[READING TEXT]:

The Greatest Commandment

Love the Lord your God will all your heart, and with all your soul, and with all your mind and with all your strength. Mark 12:30

Tuesday, June 5, 2012

My Own Little World

A few months ago I was in Asheville shopping. It was a fairly cold day, but I don't think it was snowing or anything. I had been in the mall for awhile and when I came out, there was a homeless guy wandering from person to person in the parking lot. I knew he was going to approach me, so I had already come up with several excuses for why I couldn't help him by the time he got to my car. He was either intoxicated or was suffering from a pretty serious mental illness... or probably both. He wasn't rude at all, but rather used manners, and when I turned him down (umm... I don't have any money... seriously? I just came out of a SHOPPING mall and said THAT?? Lame.), he simply nodded and walked the other way, looking for someone else.


Whew. Off the hook.

[DATASET EXCERPTS]:

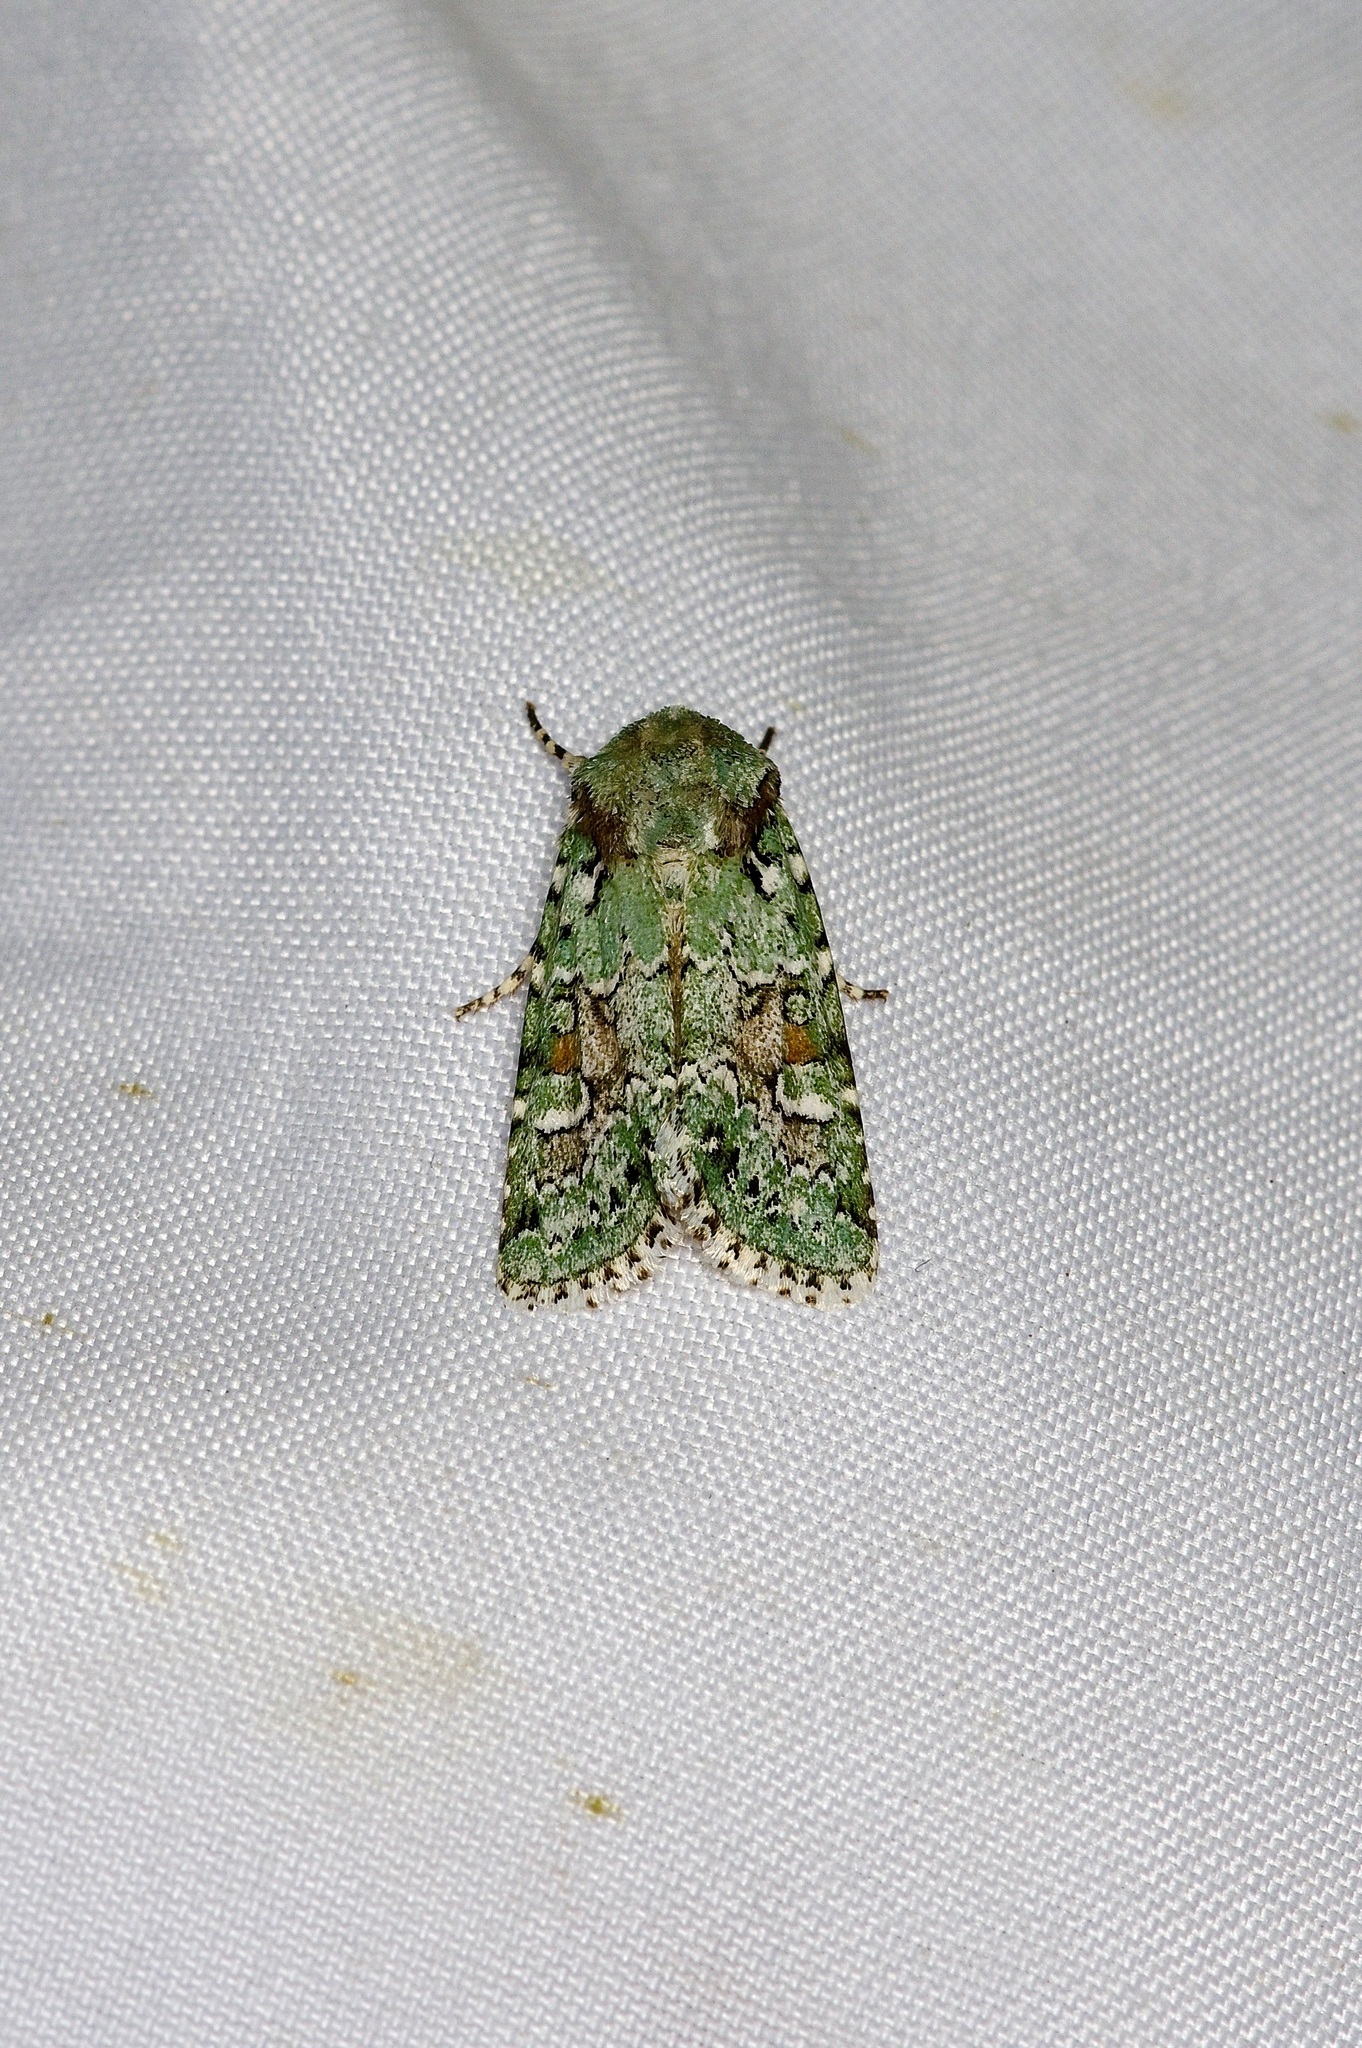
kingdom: Animalia
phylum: Arthropoda
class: Insecta
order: Lepidoptera
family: Noctuidae
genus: Lacinipolia
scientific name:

[PROBLEM DETAILS]: Copy the blog post about the encounter in the Asheville parking lot word for word, from beginning to end. The records are unrelated material, apart from the text.

[RESPONSE TO THIS EXERCISE]:
The Greatest Commandment

Love the Lord your God will all your heart, and with all your soul, and with all your mind and with all your strength. Mark 12:30

Tuesday, June 5, 2012

My Own Little World

A few months ago I was in Asheville shopping. It was a fairly cold day, but I don't think it was snowing or anything. I had been in the mall for awhile and when I came out, there was a homeless guy wandering from person to person in the parking lot. I knew he was going to approach me, so I had already come up with several excuses for why I couldn't help him by the time he got to my car. He was either intoxicated or was suffering from a pretty serious mental illness... or probably both. He wasn't rude at all, but rather used manners, and when I turned him down (umm... I don't have any money... seriously? I just came out of a SHOPPING mall and said THAT?? Lame.), he simply nodded and walked the other way, looking for someone else.


Whew. Off the hook.